ARTHUR Ransome enthusiasts are today launching a new fund to raise money to buy a permanent base in the Lakes dedicated to the writer.

The author of Swallows and Amazons - the 1930s novel which follows a group of children’s Lake District adventures - has no dedicated attraction here.

Since being set up in 2010, the Arthur Ransome Trust’s aim has been to buy a building for large exhibitions, activities and reading materials.

Trustee Paul Flint, of Windermere, said: “We want to give Ransome the same recognition that other authors in the area have had.

“While people are able to visit centres that promote Beatrix Potter and William Wordsworth, there is no location that focuses exclusively on Arthur Ransome, yet his writing has influenced generations of children since the 1930s and his children’s novels have never gone out of print. “He has encouraged people to read books at an early age more than any other writer. We would like to find somewhere that would be suitable to put on permanent exhibitions and activities for children.”

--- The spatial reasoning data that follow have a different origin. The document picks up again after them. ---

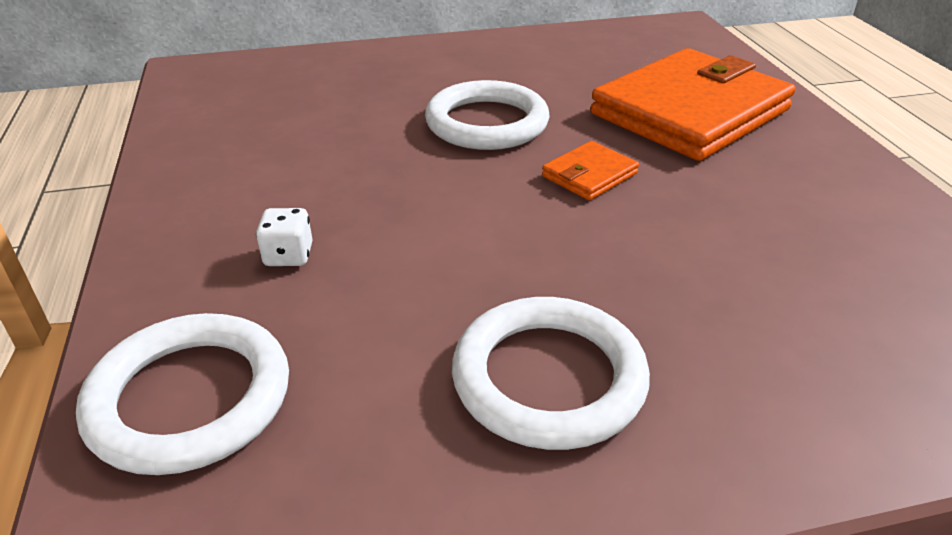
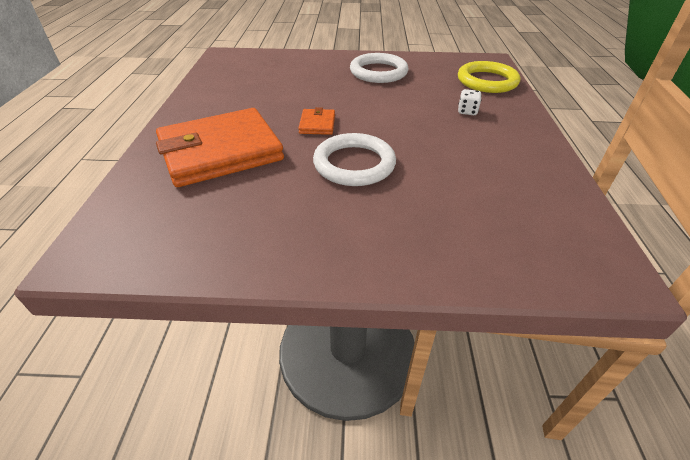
camera: 165 degrees left, 5 degrees up
(190, 398) = (487, 81): white ring -> yellow ring
(589, 175) = (317, 124): orange wallet -> orange wallet turned 60 degrees counterclockwise

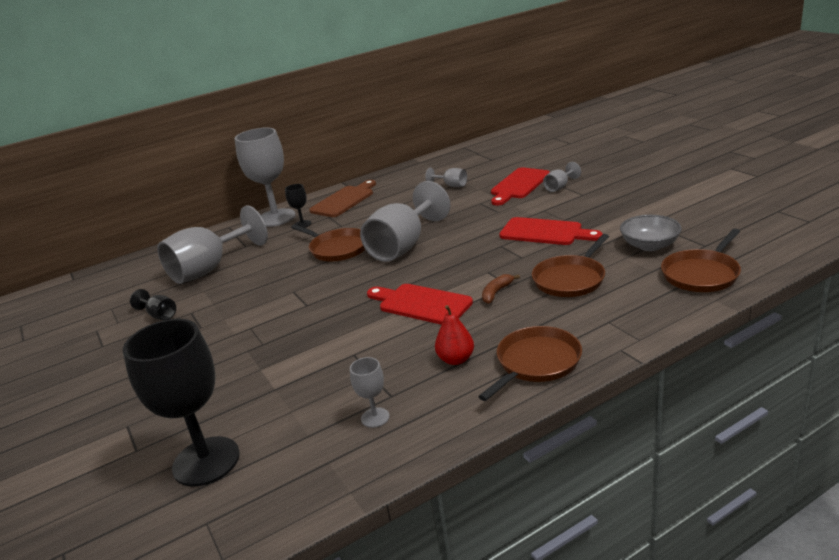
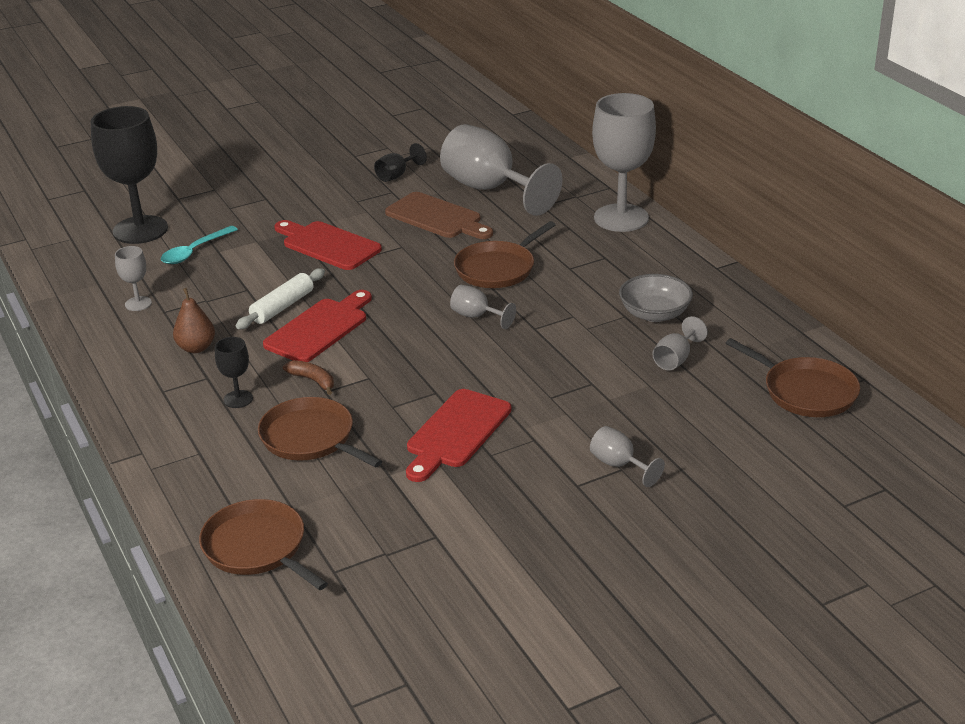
camera: 90 degrees right, 5 degrees up
(271, 405) = (194, 251): none -> turquoise spoon
(302, 224) = (589, 239): black goblet -> black goblet (238, 399)
(344, 200) = (659, 266): brown cutting board -> brown cutting board (437, 217)
(386, 328) = (282, 307): none -> white rolling pin
(403, 246) = (477, 316): grey goblet -> grey goblet, size x0.45
(456, 359) = (196, 348): red pear -> brown pear
(518, 185) = (647, 424): red cutting board -> red cutting board (328, 245)
(536, 363) = (157, 395): brown pan -> brown pan (805, 391)
(649, 245) = (363, 519): grey bowl -> grey bowl (654, 314)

Mr Flint said the trust would focus on more achievable ideas first, such as buying a trailer and marquee for mobile exhibitions and teaching materials for primary schools.

He said the trust had already viewed at least two potential buildings in the Coniston area which could help them realise their ultimate ambition of creating a permanent home.

Members hope it would become to Ransome what Dove Cottage is to Wordsworth and Hill Top to Beatrix Potter, which attract thousands of international visitors every year.

The trust has set a fundraising target of £750,000 to buy premises which would be fitted with reading resources, displays and a refreshment area. It would also provide children’s sailing and camping, activities which are featured in the book.

“It’s far easier to raise funds when you find somewhere to shout about because you can advertise that as being your objective,” said Mr Flint.

“We’ve raised several tens of thousands of pounds from people committing to support the project, but we’re being slightly cautious and focusing on our more readily-achievable targets.” The trust, which organised the first exhibition of Ransome’s original artwork at Brantwood in 2011, hopes to attract funding from public donations from exhibiting at shows and from groups and charitable trusts.

The fund will launch at the Coniston Regatta, running until Saturday, where a replica of one of Ransome’s boats will feature. The farm in Swallows and Amazons was based on Coniston’s Bank Ground Farm.

Ransome spent childhood holidays at Nibthwaite and went on to write more than 40 books.

Filming for a new film version of the tale is due to start this summer, the first one since 1974.